▶ [TASK STATEMENT]: Set down the material exactly as given, please, from its first line through the line that includes "brieiltänsäkäänhän".

▶ [STORED DATA]:
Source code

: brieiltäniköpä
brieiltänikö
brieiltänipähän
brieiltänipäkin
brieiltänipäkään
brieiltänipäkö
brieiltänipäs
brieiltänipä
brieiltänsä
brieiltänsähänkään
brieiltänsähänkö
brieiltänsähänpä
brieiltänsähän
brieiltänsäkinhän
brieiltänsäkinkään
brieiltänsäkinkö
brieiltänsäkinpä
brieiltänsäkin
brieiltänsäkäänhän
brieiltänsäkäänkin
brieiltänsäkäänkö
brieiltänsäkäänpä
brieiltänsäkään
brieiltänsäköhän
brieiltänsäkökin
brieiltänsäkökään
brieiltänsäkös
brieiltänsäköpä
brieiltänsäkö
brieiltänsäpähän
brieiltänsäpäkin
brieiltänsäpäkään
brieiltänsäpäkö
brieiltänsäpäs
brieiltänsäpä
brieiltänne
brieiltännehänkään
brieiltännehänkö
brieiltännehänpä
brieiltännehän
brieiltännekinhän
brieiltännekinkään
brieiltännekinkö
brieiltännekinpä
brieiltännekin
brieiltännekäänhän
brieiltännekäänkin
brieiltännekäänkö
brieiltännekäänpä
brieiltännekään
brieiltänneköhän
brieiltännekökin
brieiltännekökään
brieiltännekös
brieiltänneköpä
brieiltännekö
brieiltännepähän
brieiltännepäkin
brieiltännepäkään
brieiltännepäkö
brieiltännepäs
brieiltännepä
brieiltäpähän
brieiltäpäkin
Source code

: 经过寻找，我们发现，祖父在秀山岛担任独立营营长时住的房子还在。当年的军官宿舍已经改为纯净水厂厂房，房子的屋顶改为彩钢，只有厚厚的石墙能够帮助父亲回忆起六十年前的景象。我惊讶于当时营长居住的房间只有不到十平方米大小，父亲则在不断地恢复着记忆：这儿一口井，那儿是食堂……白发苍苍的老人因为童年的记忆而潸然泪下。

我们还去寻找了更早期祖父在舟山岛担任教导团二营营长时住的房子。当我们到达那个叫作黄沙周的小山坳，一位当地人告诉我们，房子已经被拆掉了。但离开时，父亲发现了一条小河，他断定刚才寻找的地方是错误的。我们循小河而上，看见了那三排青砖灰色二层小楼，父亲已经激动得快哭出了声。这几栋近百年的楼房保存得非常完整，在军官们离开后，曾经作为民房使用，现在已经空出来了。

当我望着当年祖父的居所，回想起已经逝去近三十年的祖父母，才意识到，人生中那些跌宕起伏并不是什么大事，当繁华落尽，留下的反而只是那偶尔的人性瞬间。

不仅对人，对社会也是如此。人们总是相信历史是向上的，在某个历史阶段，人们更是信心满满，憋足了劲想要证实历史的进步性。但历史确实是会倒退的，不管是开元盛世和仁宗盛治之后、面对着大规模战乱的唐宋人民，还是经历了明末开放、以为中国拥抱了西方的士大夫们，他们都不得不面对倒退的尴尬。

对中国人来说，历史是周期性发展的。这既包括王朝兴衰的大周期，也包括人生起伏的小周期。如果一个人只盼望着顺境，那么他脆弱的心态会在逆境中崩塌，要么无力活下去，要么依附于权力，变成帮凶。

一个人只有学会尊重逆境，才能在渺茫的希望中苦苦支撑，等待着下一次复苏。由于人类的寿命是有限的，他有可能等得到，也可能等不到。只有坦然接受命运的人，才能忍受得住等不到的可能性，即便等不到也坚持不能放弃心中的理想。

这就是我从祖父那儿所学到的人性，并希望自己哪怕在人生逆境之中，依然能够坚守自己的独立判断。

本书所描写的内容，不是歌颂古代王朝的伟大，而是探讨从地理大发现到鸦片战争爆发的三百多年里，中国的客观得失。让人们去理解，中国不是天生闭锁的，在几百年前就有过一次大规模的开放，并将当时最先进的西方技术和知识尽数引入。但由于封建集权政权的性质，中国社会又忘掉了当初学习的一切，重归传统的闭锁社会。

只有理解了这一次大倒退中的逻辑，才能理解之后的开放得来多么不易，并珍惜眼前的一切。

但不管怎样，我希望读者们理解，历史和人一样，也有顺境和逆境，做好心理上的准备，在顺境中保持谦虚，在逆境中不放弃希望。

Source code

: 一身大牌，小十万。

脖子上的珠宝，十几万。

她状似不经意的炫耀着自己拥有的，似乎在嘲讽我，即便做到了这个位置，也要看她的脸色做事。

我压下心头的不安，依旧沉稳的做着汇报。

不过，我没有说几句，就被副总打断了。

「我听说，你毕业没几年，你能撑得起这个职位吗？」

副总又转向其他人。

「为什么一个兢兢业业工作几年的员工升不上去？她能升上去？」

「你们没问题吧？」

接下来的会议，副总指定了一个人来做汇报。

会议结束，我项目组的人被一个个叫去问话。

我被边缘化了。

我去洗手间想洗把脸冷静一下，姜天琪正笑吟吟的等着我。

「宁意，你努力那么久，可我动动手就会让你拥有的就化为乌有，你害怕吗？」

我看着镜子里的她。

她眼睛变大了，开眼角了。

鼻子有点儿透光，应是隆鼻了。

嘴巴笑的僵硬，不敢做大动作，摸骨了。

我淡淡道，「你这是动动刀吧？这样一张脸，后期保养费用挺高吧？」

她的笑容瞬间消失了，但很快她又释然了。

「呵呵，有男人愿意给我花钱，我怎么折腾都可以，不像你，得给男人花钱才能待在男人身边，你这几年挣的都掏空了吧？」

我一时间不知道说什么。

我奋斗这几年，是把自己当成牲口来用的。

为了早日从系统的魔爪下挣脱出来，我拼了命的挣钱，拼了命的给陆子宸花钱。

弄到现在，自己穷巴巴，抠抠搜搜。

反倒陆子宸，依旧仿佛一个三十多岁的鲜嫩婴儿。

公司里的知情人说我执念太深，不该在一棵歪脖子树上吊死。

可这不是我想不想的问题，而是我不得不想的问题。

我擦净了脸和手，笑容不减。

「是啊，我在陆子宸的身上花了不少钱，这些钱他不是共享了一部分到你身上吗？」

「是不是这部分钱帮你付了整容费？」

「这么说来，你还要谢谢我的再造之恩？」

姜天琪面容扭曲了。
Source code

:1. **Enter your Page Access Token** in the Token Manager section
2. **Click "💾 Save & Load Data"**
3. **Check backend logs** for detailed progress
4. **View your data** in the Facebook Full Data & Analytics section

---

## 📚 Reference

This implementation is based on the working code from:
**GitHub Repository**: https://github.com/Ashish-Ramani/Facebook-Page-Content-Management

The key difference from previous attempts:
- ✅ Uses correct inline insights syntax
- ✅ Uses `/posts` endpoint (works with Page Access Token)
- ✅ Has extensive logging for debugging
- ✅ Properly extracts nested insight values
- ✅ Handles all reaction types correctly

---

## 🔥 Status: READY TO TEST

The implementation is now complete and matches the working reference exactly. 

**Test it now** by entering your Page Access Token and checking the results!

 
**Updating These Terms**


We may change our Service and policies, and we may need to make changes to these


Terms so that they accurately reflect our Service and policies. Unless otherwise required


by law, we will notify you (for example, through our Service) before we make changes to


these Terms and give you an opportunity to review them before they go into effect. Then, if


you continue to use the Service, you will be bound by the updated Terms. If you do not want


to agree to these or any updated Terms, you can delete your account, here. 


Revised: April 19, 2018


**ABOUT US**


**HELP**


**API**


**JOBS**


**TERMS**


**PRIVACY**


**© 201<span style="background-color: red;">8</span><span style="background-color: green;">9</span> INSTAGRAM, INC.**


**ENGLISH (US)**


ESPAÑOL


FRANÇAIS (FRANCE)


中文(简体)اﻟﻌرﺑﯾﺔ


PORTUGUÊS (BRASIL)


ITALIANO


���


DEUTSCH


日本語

▶ [ANSWER SPACE]:
Source code

: brieiltäniköpä
brieiltänikö
brieiltänipähän
brieiltänipäkin
brieiltänipäkään
brieiltänipäkö
brieiltänipäs
brieiltänipä
brieiltänsä
brieiltänsähänkään
brieiltänsähänkö
brieiltänsähänpä
brieiltänsähän
brieiltänsäkinhän
brieiltänsäkinkään
brieiltänsäkinkö
brieiltänsäkinpä
brieiltänsäkin
brieiltänsäkäänhän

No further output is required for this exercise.